WORK TO COMPLETE =
Copy out the lines from the one containing "collectors: P. Jörgensen" through the end of the rows, switching "locality" to "site" and leaving everything else as it is.

MATERIAL PROVIDED =
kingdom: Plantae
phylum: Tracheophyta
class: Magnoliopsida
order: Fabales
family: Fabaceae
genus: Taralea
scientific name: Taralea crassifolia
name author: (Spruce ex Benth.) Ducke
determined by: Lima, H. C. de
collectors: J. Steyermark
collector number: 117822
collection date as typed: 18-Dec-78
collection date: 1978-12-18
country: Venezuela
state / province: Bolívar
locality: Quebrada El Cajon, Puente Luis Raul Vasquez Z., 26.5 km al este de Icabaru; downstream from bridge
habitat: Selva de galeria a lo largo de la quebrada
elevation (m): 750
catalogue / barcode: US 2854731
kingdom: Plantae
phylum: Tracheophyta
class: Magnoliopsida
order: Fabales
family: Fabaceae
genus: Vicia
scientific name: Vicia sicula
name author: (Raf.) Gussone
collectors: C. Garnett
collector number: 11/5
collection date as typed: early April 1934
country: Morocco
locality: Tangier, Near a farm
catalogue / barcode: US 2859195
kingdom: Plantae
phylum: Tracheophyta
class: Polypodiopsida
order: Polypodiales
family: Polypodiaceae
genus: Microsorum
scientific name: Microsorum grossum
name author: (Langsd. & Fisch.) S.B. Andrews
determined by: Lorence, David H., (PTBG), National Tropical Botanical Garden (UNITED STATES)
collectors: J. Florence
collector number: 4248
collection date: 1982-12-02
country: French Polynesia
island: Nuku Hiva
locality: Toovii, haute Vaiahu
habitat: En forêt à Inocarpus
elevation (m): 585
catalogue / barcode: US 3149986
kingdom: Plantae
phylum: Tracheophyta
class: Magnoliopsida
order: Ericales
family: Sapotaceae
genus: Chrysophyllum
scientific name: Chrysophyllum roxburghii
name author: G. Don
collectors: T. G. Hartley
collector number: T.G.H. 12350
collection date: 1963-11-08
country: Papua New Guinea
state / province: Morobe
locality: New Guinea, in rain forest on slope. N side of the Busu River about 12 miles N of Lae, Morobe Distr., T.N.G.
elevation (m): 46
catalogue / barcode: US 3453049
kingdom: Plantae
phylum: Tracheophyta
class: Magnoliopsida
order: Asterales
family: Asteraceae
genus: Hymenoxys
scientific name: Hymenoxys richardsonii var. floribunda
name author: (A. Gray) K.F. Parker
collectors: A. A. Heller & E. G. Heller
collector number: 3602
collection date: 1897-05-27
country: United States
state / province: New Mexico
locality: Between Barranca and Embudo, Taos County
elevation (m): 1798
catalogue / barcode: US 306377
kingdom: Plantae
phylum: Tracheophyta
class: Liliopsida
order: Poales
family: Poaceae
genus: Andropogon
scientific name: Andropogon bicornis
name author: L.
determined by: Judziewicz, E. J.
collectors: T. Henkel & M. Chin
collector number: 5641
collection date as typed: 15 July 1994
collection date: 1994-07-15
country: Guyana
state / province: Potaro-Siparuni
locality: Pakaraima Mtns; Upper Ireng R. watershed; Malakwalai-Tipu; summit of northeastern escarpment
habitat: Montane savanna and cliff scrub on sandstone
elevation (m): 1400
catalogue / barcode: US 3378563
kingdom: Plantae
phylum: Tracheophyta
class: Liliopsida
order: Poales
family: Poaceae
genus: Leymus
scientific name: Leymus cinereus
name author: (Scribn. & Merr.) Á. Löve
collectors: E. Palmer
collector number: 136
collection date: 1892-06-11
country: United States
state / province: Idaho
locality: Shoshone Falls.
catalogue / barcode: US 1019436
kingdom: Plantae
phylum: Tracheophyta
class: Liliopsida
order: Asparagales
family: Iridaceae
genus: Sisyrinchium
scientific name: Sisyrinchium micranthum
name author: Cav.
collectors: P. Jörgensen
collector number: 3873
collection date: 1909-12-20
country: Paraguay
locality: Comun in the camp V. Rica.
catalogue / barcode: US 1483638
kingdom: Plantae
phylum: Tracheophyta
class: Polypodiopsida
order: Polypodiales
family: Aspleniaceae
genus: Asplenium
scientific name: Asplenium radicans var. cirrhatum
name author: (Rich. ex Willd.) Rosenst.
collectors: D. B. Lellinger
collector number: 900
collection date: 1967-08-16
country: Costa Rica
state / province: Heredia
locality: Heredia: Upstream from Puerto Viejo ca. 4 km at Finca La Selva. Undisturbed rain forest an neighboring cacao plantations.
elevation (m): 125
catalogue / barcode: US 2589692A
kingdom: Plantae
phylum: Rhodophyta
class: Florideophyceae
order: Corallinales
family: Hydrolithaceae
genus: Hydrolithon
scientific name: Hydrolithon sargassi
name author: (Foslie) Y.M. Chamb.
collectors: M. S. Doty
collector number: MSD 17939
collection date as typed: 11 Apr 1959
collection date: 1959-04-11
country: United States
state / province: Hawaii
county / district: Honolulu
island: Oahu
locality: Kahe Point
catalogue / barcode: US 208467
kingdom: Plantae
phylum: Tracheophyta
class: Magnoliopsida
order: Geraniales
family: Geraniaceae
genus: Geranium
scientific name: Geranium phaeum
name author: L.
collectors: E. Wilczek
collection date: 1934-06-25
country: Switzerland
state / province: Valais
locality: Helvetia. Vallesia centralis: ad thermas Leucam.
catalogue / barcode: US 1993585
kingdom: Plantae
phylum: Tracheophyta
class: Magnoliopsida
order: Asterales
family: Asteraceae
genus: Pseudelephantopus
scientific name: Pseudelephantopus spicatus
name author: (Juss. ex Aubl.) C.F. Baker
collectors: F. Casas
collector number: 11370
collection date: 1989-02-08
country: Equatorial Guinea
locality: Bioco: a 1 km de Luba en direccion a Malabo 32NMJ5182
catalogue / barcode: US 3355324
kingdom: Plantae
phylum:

WRITTEN REPLY =
collectors: P. Jörgensen
collector number: 3873
collection date: 1909-12-20
country: Paraguay
site: Comun in the camp V. Rica.
catalogue / barcode: US 1483638
kingdom: Plantae
phylum: Tracheophyta
class: Polypodiopsida
order: Polypodiales
family: Aspleniaceae
genus: Asplenium
scientific name: Asplenium radicans var. cirrhatum
name author: (Rich. ex Willd.) Rosenst.
collectors: D. B. Lellinger
collector number: 900
collection date: 1967-08-16
country: Costa Rica
state / province: Heredia
site: Heredia: Upstream from Puerto Viejo ca. 4 km at Finca La Selva. Undisturbed rain forest an neighboring cacao plantations.
elevation (m): 125
catalogue / barcode: US 2589692A
kingdom: Plantae
phylum: Rhodophyta
class: Florideophyceae
order: Corallinales
family: Hydrolithaceae
genus: Hydrolithon
scientific name: Hydrolithon sargassi
name author: (Foslie) Y.M. Chamb.
collectors: M. S. Doty
collector number: MSD 17939
collection date as typed: 11 Apr 1959
collection date: 1959-04-11
country: United States
state / province: Hawaii
county / district: Honolulu
island: Oahu
site: Kahe Point
catalogue / barcode: US 208467
kingdom: Plantae
phylum: Tracheophyta
class: Magnoliopsida
order: Geraniales
family: Geraniaceae
genus: Geranium
scientific name: Geranium phaeum
name author: L.
collectors: E. Wilczek
collection date: 1934-06-25
country: Switzerland
state / province: Valais
site: Helvetia. Vallesia centralis: ad thermas Leucam.
catalogue / barcode: US 1993585
kingdom: Plantae
phylum: Tracheophyta
class: Magnoliopsida
order: Asterales
family: Asteraceae
genus: Pseudelephantopus
scientific name: Pseudelephantopus spicatus
name author: (Juss. ex Aubl.) C.F. Baker
collectors: F. Casas
collector number: 11370
collection date: 1989-02-08
country: Equatorial Guinea
site: Bioco: a 1 km de Luba en direccion a Malabo 32NMJ5182
catalogue / barcode: US 3355324
kingdom: Plantae
phylum:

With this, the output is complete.